Last night I completed reading Philip Roth's memoir, Patrimony, a story about his relationship with his father as his father was diagnosed with a brain tumor and eventually succumbed to it.
It is such a moving story, and one in which I find several familiar scenes that I can relate to.
My mother-in-law died last June of a brain tumor, having been diagnosed not even a complete six months earlier. We watched as her body began to shut down.
My own father had a brain tumor diagnosed back in 1981. He was operated on, and it was discovered to be benign. But it was the scar tissue and fluids over the years that built up, pressed on nerves and caused him grand-mal seizures, and his eventual death.
Roth examines his own thoughts and feelings as a son who has to figuratively hold his father's hand through Herman Roth's diagnosis and physical setbacks.

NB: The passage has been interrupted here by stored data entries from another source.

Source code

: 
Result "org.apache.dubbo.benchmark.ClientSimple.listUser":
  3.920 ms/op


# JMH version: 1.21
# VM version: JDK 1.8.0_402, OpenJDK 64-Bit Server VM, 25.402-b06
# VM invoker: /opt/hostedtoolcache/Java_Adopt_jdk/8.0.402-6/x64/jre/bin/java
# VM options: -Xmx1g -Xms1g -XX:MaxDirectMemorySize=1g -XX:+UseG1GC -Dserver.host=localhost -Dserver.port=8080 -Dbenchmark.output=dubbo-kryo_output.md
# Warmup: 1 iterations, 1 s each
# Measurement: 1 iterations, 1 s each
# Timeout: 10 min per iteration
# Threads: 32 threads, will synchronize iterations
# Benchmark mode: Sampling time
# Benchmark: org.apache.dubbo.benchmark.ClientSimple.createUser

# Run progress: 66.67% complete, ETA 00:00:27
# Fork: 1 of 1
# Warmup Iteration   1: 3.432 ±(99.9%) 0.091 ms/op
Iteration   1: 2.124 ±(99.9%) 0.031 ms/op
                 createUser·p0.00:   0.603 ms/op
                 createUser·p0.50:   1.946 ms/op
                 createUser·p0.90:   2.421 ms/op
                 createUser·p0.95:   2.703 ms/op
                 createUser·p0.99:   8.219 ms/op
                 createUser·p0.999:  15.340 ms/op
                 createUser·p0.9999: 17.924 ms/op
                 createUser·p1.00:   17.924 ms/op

As his father continually reviews life in New Jersey as he once knew it, Roth listens and nods again and again, the nostalgia feeding him at times while at other times making him nauseated.
As his father's disease progresses, without the tumor being operated on, save for a biopsy, Philip watches and records his father's decline. It hurts for him to record it; it hurts for us to read about it.
And in those last hours: “Dying is work and he was a worker. Dying is horrible and my father was dying. I held his hand…I stroked his forehead; and I said to him all sorts of things…”
I could've written those words...first about my mother-in-law, and then about my father.
When my mother-in-law was dying last summer, her sons, daughters-in-law and young grandchildren did those things.
My brothers and I, our spouses and dear children did exactly those things, said all the endearing words and relayed our personal messages to my father in March, watched as my dear mother had to do the same. Although our words were met by silence and closed eyes that entire week, we continued to do so. My brothers and I were there with my father, seeing him through the last night, listening to the labored breathing, and near the end, as the pattern and sounds changed. There was almost a gentleness, a calmness, an acceptance of the inevitable end. With our hands on my father’s chest, his breathing slowed, slowed and the last breath was taken. And still we continued to stroke his hands, his forehead and whisper our messages…for the soul is said to still be there to listen and understand, even if the body has ceased. Our rabbi said that we should comfort the soul before its journey. It was the week of shiva that was to comfort us….
And as Roth said: "A mystery, scarcely short of divine, the brain…” So true. The brain, with all its achievements, yet with so many deficiencies, continued to astound me as I watched my mother-in-law and father's mental/physical abilities decline.
I highly recommend reading this memoir; it allows us insight to the mind and personal life of an award-winning, longtime author. We ride along with his pain, and we smile when he does, too.
His father, Herman, was a real character and a tough man in so many ways, providing much source material for his son to write about. May he rest in peace...
1 comment:
Yes. He is an amazing writer and this is one of my favorite books of his, one of my favorite books ever. Thanks for writing about this i such a personal, beautiful way.